In all, Congress added in 1,720 pet projects, including:

$5 million for a visitors center in San Francisco
$23 million for indigent health care in Hawaii
$18 million for the Edward Kennedy Policy Institute in Massachusetts
$1.6 million to computerize hospital records in Oakland
$47 million for anti-drug training centers around the country
$20 million for the World War II Museum in Louisiana
$3.9 million grant to develop an energy-efficient solar film for buildings
$800,000 for minority prostate cancer research
$3.6 million for marijuana eradication in Kentucky
$2.4 million for handicap access and a sprinkler system at a community club in New York

Lawmakers also added $5 billion for two destroyers, 10 C-17 cargo planes and to develop a jet engine the Pentagon neither wants nor needs. Critics call it classic pork -- projects that may save jobs, but not money.

"There is a reason they are added to the Defense appropriations bill, because everyone in Congress knows this is a must-pass piece of legislation", said Todd Harrison, a budget studies fellow at the Center for Strategic and Budgetary Assessments.

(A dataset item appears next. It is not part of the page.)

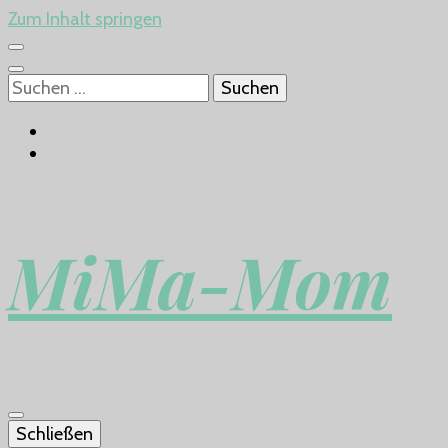
Zum Inhalt springen
Suchen
nach:
MiMa-Mom
Schließen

Despite the billions in pork, the White House says it's making progress. The earmarking total is 14 percent lower than it was on last year's defense bill, and the Obama administration says federal agencies found more than $19 billion in contract savings for 2010. The president has also succeeded in killing funding for the pricy F-22 Joint Strike Fighter and a new presidential helicopter.

Members of Congress are also defending their earmarks. Senator John Kerry, D-Mass., who added the Ted Kennedy Institute to the defense budget, says it is a tribute to the late Senator's leadership on military technology and safety for our troops.

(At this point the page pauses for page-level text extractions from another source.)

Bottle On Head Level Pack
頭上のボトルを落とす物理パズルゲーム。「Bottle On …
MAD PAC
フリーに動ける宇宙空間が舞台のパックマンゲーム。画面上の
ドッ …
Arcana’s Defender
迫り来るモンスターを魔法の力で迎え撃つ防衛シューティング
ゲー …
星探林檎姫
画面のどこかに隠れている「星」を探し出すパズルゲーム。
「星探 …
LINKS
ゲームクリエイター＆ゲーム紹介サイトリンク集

Senator Mary Landrieu, D-La., says she was "proud" to secure $20 million for a new wing of the National World War II museum in her home state.

But a study by the Center of Defense Information says earmarks like those in this bill -- including those for the solar film, prostate cancer research, and the New York sprinkler system -- mean less money for pilot training, supplies, repairs and ammunition.

Harrison is especially disappointed Congress cut $300 million from a successful counterinsurgency program used by Army field commanders.

"That money is used by commanders on ground in Iraq and Afghanistan to fund small projects that help win over the local population," he said.